Hospitals, however, will always be intertwined with the war effort in some capacity. The involvement of medical facilities in war is not black and white, but rather exists somewhere in a gray area. This murky area generated the justification of “hospital shields” for deliberate attacks on medical facilities. 

Neve Gordon, an Israeli professor at Queen Mary University, and Nicola Pergugini, a researcher on the politics of international law, describe the evolution of “hospital shields” in their book, Human Shields: A history of People in the Line of Fire. Gordon and Pergugini write that attackers will claim that the enemies have blurred the lines between military and civilian institutions by locating military activities near hospitals. Attackers then use this as a justification to “legally” bomb medical facilities as long as they provide a warning and “do not breach the principles of proportionality and military necessity. 

This justification was used in the 2014 Gaza war, in which Israel damaged 17 hospitals, 56 primary care facilities, and 45 ambulances, justifying their destruction by accusing Hamas of hiding militants and weapons within hospitals. Israel continues to use this rationale today. If this sounds eerily familiar, it is because the same rationale was used a few days ago on November 3rd when an attack was carried out on an ambulance in Gaza City which Israel accused of being used as “a Hamas terrorist cell”. A similar reasoning was also used by Saudi Arabia in Yemen in 2019 where hospitals and other civilian infrastructures were targeted by airstrikes. 
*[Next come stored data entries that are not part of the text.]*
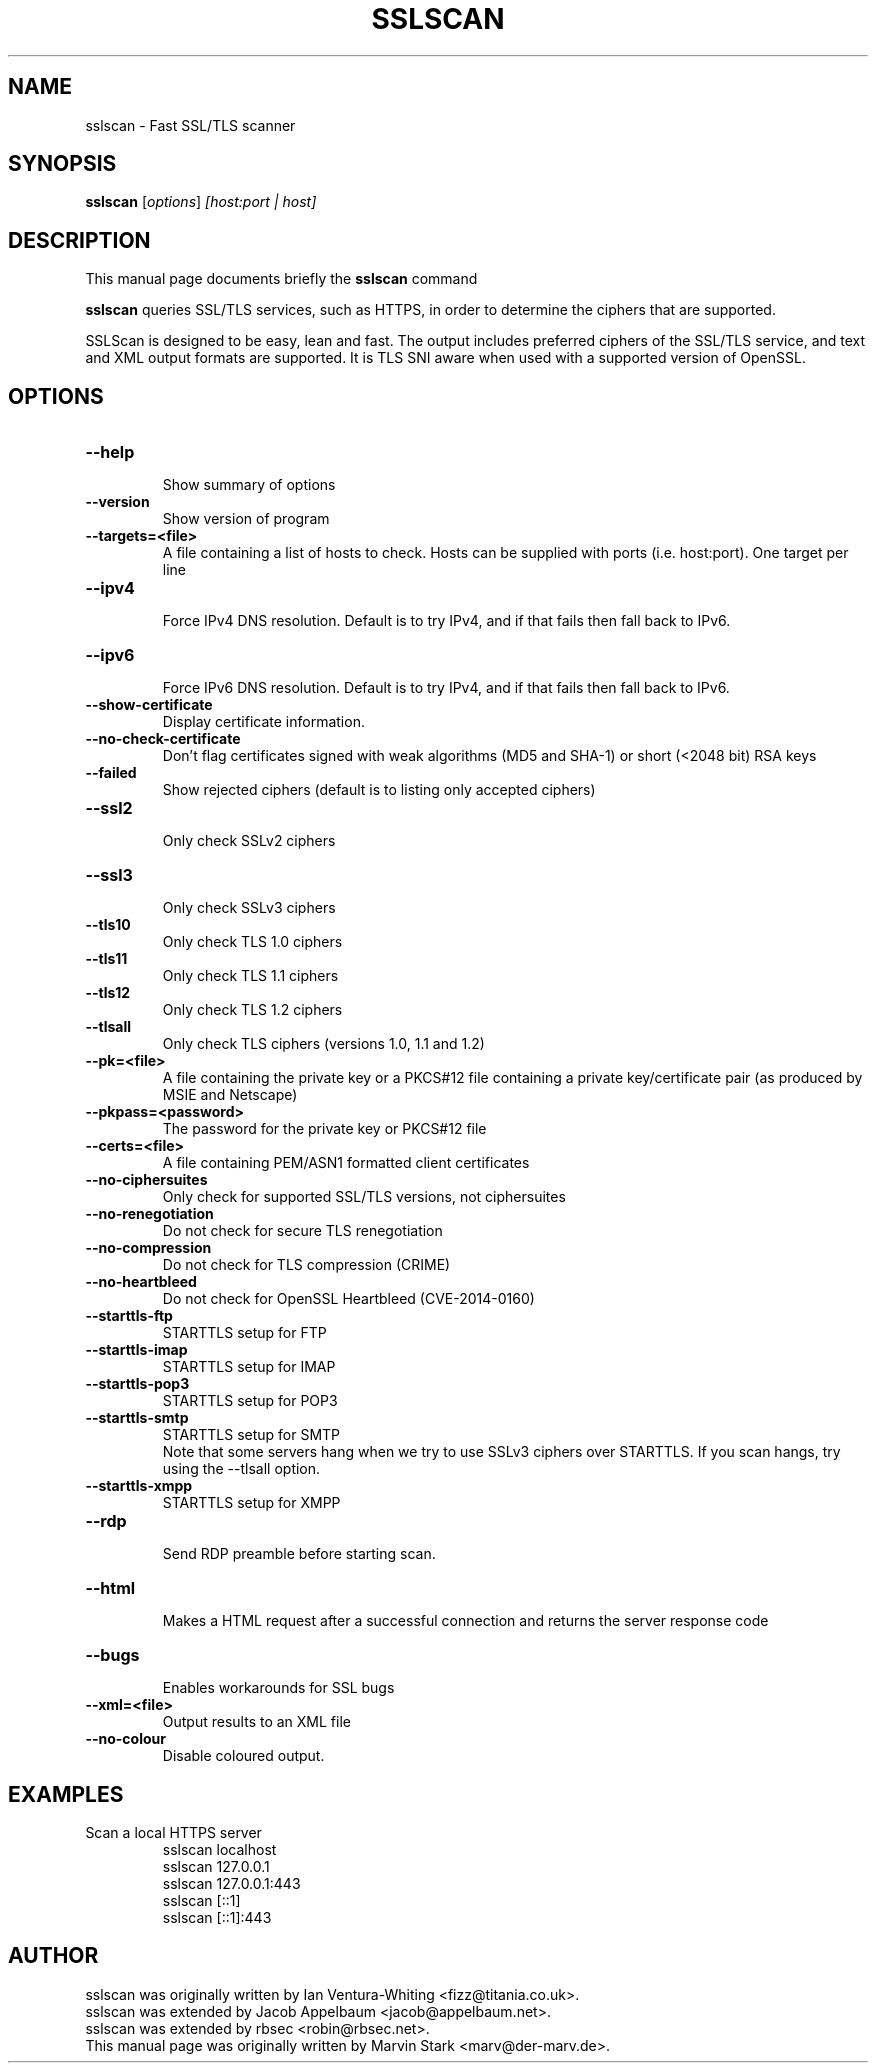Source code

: .TH SSLSCAN 1 "December 30, 2013"
.SH NAME
sslscan \- Fast SSL/TLS scanner
.SH SYNOPSIS
.B sslscan
.RI [ options ] " [host:port | host]"
.SH DESCRIPTION
This manual page documents briefly the
.B sslscan
command
.PP
\fBsslscan\fP queries SSL/TLS services, such as HTTPS, in order to determine the
ciphers that are supported.

SSLScan is designed to be easy, lean and fast. The output includes preferred
ciphers of the SSL/TLS service, and text and XML output formats are supported. It is TLS SNI aware when used with a supported version of OpenSSL.
.SH OPTIONS
.TP
.B \-\-help
.br
Show summary of options
.TP
.B \-\-version
Show version of program
.TP
.B \-\-targets=<file>
A file containing a list of hosts to
check. Hosts can be supplied with
ports (i.e. host:port). One target per line
.TP
.B \-\-ipv4
.br
Force IPv4 DNS resolution.
Default is to try IPv4, and if that fails then fall back to IPv6.
.TP
.B \-\-ipv6
.br
Force IPv6 DNS resolution.
Default is to try IPv4, and if that fails then fall back to IPv6.
.TP
.B \-\-show\-certificate
Display certificate information.
.TP
.B \-\-no\-check\-certificate
Don't flag certificates signed with weak algorithms (MD5 and SHA-1) or short (<2048 bit) RSA keys
.TP
.B \-\-failed
Show rejected ciphers
(default is to listing only accepted ciphers)
.TP
.B \-\-ssl2
.br
Only check SSLv2 ciphers
.TP
.B \-\-ssl3
.br
Only check SSLv3 ciphers
.TP
.B \-\-tls10
.br
Only check TLS 1.0 ciphers
.TP
.B \-\-tls11
.br
Only check TLS 1.1 ciphers
.TP
.B \-\-tls12
.br
Only check TLS 1.2 ciphers
.TP
.B \-\-tlsall
.br
Only check TLS ciphers (versions 1.0, 1.1 and 1.2)
.TP
.B \-\-pk=<file>
A file containing the private key or
a PKCS#12 file containing a private
key/certificate pair (as produced by
MSIE and Netscape)
.TP
.B \-\-pkpass=<password>
The password for the private key or PKCS#12 file
.TP
.B \-\-certs=<file>
A file containing PEM/ASN1 formatted client certificates
.TP
.B \-\-no\-ciphersuites
Only check for supported SSL/TLS versions, not ciphersuites
.TP
.B \-\-no\-renegotiation
Do not check for secure TLS renegotiation
.TP
.B \-\-no\-compression
Do not check for TLS compression (CRIME)
.TP
.B \-\-no\-heartbleed
Do not check for OpenSSL Heartbleed (CVE-2014-0160)
.TP
.B \-\-starttls\-ftp
STARTTLS setup for FTP
.TP
.B \-\-starttls\-imap
STARTTLS setup for IMAP
.TP
.B \-\-starttls\-pop3
STARTTLS setup for POP3
.TP
.B \-\-starttls\-smtp
STARTTLS setup for SMTP
.br
Note that some servers hang when we try to use SSLv3 ciphers over STARTTLS. If you scan hangs, try using the --tlsall option.
.TP
.B \-\-starttls\-xmpp
STARTTLS setup for XMPP
.TP
.B \-\-rdp
.br
Send RDP preamble before starting scan.
.TP
.B \-\-html
.br
Makes a HTML request after a successful connection and returns
the server response code
.TP
.B \-\-bugs
.br
Enables workarounds for SSL bugs
.TP
.B \-\-xml=<file>
.br
Output results to an XML file
.br
.TP
.B \-\-no-colour
.br
Disable coloured output.
.SH EXAMPLES
.LP
Scan a local HTTPS server
.RS
.nf
sslscan localhost
sslscan 127.0.0.1
sslscan 127.0.0.1:443
sslscan [::1]
sslscan [::1]:443
.SH AUTHOR
sslscan was originally written by Ian Ventura-Whiting <fizz@titania.co.uk>.
.br
sslscan was extended by Jacob Appelbaum <jacob@appelbaum.net>.
.br
sslscan was extended by rbsec <robin@rbsec.net>.
.br
This manual page was originally written by Marvin Stark <marv@der-marv.de>.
These loopholes have made it difficult to prosecute the destruction of medical facilities under international law. Since there are few mechanisms to hold warring parties accountable, hospitals have been increasingly coming under fire. The consequence has been continuous catastrophic blows to patients and staff members in hospitals. Furthermore, under its current form, international human rights law has been ineffective at preventing the targeting of hospitals and medical facilities during wars. 


The impact of these loopholes goes beyond physical destruction. For example, a 2009 study conducted during the Gaza War found that hospital personnel had much higher rates of stress and depression due to increased exposure to rocket attacks, pressure, and workload. Personnel also continued to experience post-traumatic stress symptoms following the attack. 

Attacks on medical facilities across the world have, and will continue to have, devastating impacts on civilians seeking care. In Ukraine, 10 to 15 percent of medical facilities have been destroyed by Russian forces since 2022. In Sudan, 70 percent of medical facilities have been destroyed. With such a substantial amount of medical infrastructure destroyed, patients are unable to receive the care that they need. To recover from devastation, it will take significant time, finances, and organization to recover. In this sense, wartime destruction of medical facilities can have lasting effects on a country even after the end of the conflict. 

In today’s conflict between Israel and Hamas, there has been continued evidence that Israel is willing to target hospitals and their surrounding areas. Already, there have been over 115 attacks on healthcare facilities since the conflict began on October 7. In mid-October, Israel ordered the evacuation of 20 hospitals in Gaza to prepare for a ground invasion, an ominous sign of potential destruction to come. And on November 3, an airstrike near the entrance of the Al Shifa hospital killed several people. History shows us the devastating impacts that attacking medical facilities can have on civilians and personnel. In order to protect civilians and medical infrastructure in a time embroiled in conflict, reforms to international human rights law to ensure the security of medical facilities are more important now than ever.